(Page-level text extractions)
+++

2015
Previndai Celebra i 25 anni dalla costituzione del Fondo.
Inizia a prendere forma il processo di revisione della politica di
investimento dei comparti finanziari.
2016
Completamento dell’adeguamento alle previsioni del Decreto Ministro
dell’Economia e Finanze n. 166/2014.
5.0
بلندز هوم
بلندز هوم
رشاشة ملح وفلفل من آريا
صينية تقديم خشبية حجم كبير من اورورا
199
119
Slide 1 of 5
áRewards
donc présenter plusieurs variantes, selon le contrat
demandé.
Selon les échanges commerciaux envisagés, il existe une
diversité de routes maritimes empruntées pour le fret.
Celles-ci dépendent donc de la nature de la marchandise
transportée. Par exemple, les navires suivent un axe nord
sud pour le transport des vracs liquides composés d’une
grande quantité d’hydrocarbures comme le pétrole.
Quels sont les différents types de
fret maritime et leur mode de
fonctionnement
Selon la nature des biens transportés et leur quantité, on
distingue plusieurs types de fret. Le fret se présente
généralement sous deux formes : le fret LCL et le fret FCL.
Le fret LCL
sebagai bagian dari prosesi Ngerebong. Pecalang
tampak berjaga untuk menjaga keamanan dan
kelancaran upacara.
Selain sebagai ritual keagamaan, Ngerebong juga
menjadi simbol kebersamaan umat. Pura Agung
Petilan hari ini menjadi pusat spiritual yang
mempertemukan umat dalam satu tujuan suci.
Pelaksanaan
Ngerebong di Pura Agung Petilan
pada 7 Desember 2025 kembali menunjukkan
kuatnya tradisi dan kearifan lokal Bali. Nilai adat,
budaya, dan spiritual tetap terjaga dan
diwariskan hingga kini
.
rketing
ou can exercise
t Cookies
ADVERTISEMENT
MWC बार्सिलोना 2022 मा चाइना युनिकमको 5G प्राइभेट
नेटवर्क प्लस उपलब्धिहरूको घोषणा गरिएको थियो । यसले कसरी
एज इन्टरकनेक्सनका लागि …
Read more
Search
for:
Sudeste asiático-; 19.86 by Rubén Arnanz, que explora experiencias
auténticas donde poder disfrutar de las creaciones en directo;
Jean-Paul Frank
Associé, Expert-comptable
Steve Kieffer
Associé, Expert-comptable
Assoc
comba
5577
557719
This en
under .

+++

**Exercise directions:** Quote the records above from their first line through the line containing "kuatnya tradisi dan", both ends included.

**Reply to the task:**
2015
Previndai Celebra i 25 anni dalla costituzione del Fondo.
Inizia a prendere forma il processo di revisione della politica di
investimento dei comparti finanziari.
2016
Completamento dell’adeguamento alle previsioni del Decreto Ministro
dell’Economia e Finanze n. 166/2014.
5.0
بلندز هوم
بلندز هوم
رشاشة ملح وفلفل من آريا
صينية تقديم خشبية حجم كبير من اورورا
199
119
Slide 1 of 5
áRewards
donc présenter plusieurs variantes, selon le contrat
demandé.
Selon les échanges commerciaux envisagés, il existe une
diversité de routes maritimes empruntées pour le fret.
Celles-ci dépendent donc de la nature de la marchandise
transportée. Par exemple, les navires suivent un axe nord
sud pour le transport des vracs liquides composés d’une
grande quantité d’hydrocarbures comme le pétrole.
Quels sont les différents types de
fret maritime et leur mode de
fonctionnement
Selon la nature des biens transportés et leur quantité, on
distingue plusieurs types de fret. Le fret se présente
généralement sous deux formes : le fret LCL et le fret FCL.
Le fret LCL
sebagai bagian dari prosesi Ngerebong. Pecalang
tampak berjaga untuk menjaga keamanan dan
kelancaran upacara.
Selain sebagai ritual keagamaan, Ngerebong juga
menjadi simbol kebersamaan umat. Pura Agung
Petilan hari ini menjadi pusat spiritual yang
mempertemukan umat dalam satu tujuan suci.
Pelaksanaan
Ngerebong di Pura Agung Petilan
pada 7 Desember 2025 kembali menunjukkan
kuatnya tradisi dan kearifan lokal Bali. Nilai adat,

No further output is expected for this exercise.